▸ **Task**:
Locate every line in the records below that contains the string "PostInternalCybridGasAccountConfigurationBankModel", and copy each of those lines.

▸ **Data shown**:
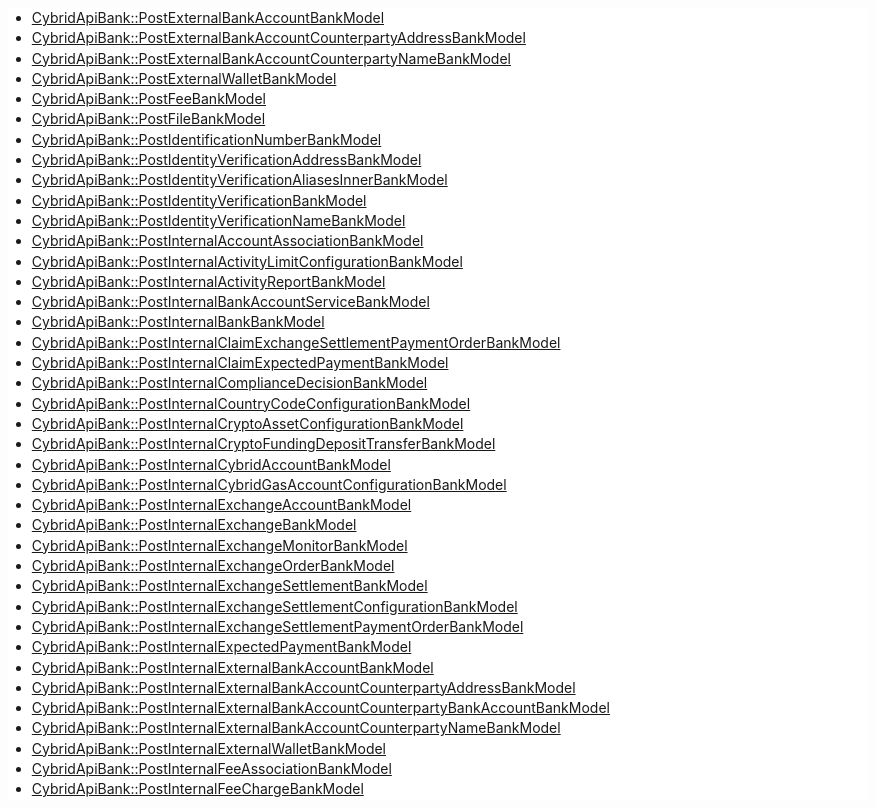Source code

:  - [CybridApiBank::PostExternalBankAccountBankModel](docs/PostExternalBankAccountBankModel.md)
 - [CybridApiBank::PostExternalBankAccountCounterpartyAddressBankModel](docs/PostExternalBankAccountCounterpartyAddressBankModel.md)
 - [CybridApiBank::PostExternalBankAccountCounterpartyNameBankModel](docs/PostExternalBankAccountCounterpartyNameBankModel.md)
 - [CybridApiBank::PostExternalWalletBankModel](docs/PostExternalWalletBankModel.md)
 - [CybridApiBank::PostFeeBankModel](docs/PostFeeBankModel.md)
 - [CybridApiBank::PostFileBankModel](docs/PostFileBankModel.md)
 - [CybridApiBank::PostIdentificationNumberBankModel](docs/PostIdentificationNumberBankModel.md)
 - [CybridApiBank::PostIdentityVerificationAddressBankModel](docs/PostIdentityVerificationAddressBankModel.md)
 - [CybridApiBank::PostIdentityVerificationAliasesInnerBankModel](docs/PostIdentityVerificationAliasesInnerBankModel.md)
 - [CybridApiBank::PostIdentityVerificationBankModel](docs/PostIdentityVerificationBankModel.md)
 - [CybridApiBank::PostIdentityVerificationNameBankModel](docs/PostIdentityVerificationNameBankModel.md)
 - [CybridApiBank::PostInternalAccountAssociationBankModel](docs/PostInternalAccountAssociationBankModel.md)
 - [CybridApiBank::PostInternalActivityLimitConfigurationBankModel](docs/PostInternalActivityLimitConfigurationBankModel.md)
 - [CybridApiBank::PostInternalActivityReportBankModel](docs/PostInternalActivityReportBankModel.md)
 - [CybridApiBank::PostInternalBankAccountServiceBankModel](docs/PostInternalBankAccountServiceBankModel.md)
 - [CybridApiBank::PostInternalBankBankModel](docs/PostInternalBankBankModel.md)
 - [CybridApiBank::PostInternalClaimExchangeSettlementPaymentOrderBankModel](docs/PostInternalClaimExchangeSettlementPaymentOrderBankModel.md)
 - [CybridApiBank::PostInternalClaimExpectedPaymentBankModel](docs/PostInternalClaimExpectedPaymentBankModel.md)
 - [CybridApiBank::PostInternalComplianceDecisionBankModel](docs/PostInternalComplianceDecisionBankModel.md)
 - [CybridApiBank::PostInternalCountryCodeConfigurationBankModel](docs/PostInternalCountryCodeConfigurationBankModel.md)
 - [CybridApiBank::PostInternalCryptoAssetConfigurationBankModel](docs/PostInternalCryptoAssetConfigurationBankModel.md)
 - [CybridApiBank::PostInternalCryptoFundingDepositTransferBankModel](docs/PostInternalCryptoFundingDepositTransferBankModel.md)
 - [CybridApiBank::PostInternalCybridAccountBankModel](docs/PostInternalCybridAccountBankModel.md)
 - [CybridApiBank::PostInternalCybridGasAccountConfigurationBankModel](docs/PostInternalCybridGasAccountConfigurationBankModel.md)
 - [CybridApiBank::PostInternalExchangeAccountBankModel](docs/PostInternalExchangeAccountBankModel.md)
 - [CybridApiBank::PostInternalExchangeBankModel](docs/PostInternalExchangeBankModel.md)
 - [CybridApiBank::PostInternalExchangeMonitorBankModel](docs/PostInternalExchangeMonitorBankModel.md)
 - [CybridApiBank::PostInternalExchangeOrderBankModel](docs/PostInternalExchangeOrderBankModel.md)
 - [CybridApiBank::PostInternalExchangeSettlementBankModel](docs/PostInternalExchangeSettlementBankModel.md)
 - [CybridApiBank::PostInternalExchangeSettlementConfigurationBankModel](docs/PostInternalExchangeSettlementConfigurationBankModel.md)
 - [CybridApiBank::PostInternalExchangeSettlementPaymentOrderBankModel](docs/PostInternalExchangeSettlementPaymentOrderBankModel.md)
 - [CybridApiBank::PostInternalExpectedPaymentBankModel](docs/PostInternalExpectedPaymentBankModel.md)
 - [CybridApiBank::PostInternalExternalBankAccountBankModel](docs/PostInternalExternalBankAccountBankModel.md)
 - [CybridApiBank::PostInternalExternalBankAccountCounterpartyAddressBankModel](docs/PostInternalExternalBankAccountCounterpartyAddressBankModel.md)
 - [CybridApiBank::PostInternalExternalBankAccountCounterpartyBankAccountBankModel](docs/PostInternalExternalBankAccountCounterpartyBankAccountBankModel.md)
 - [CybridApiBank::PostInternalExternalBankAccountCounterpartyNameBankModel](docs/PostInternalExternalBankAccountCounterpartyNameBankModel.md)
 - [CybridApiBank::PostInternalExternalWalletBankModel](docs/PostInternalExternalWalletBankModel.md)
 - [CybridApiBank::PostInternalFeeAssociationBankModel](docs/PostInternalFeeAssociationBankModel.md)
 - [CybridApiBank::PostInternalFeeChargeBankModel](docs/PostInternalFeeChargeBankModel.md)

▸ **Solution**:
 - [CybridApiBank::PostInternalCybridGasAccountConfigurationBankModel](docs/PostInternalCybridGasAccountConfigurationBankModel.md)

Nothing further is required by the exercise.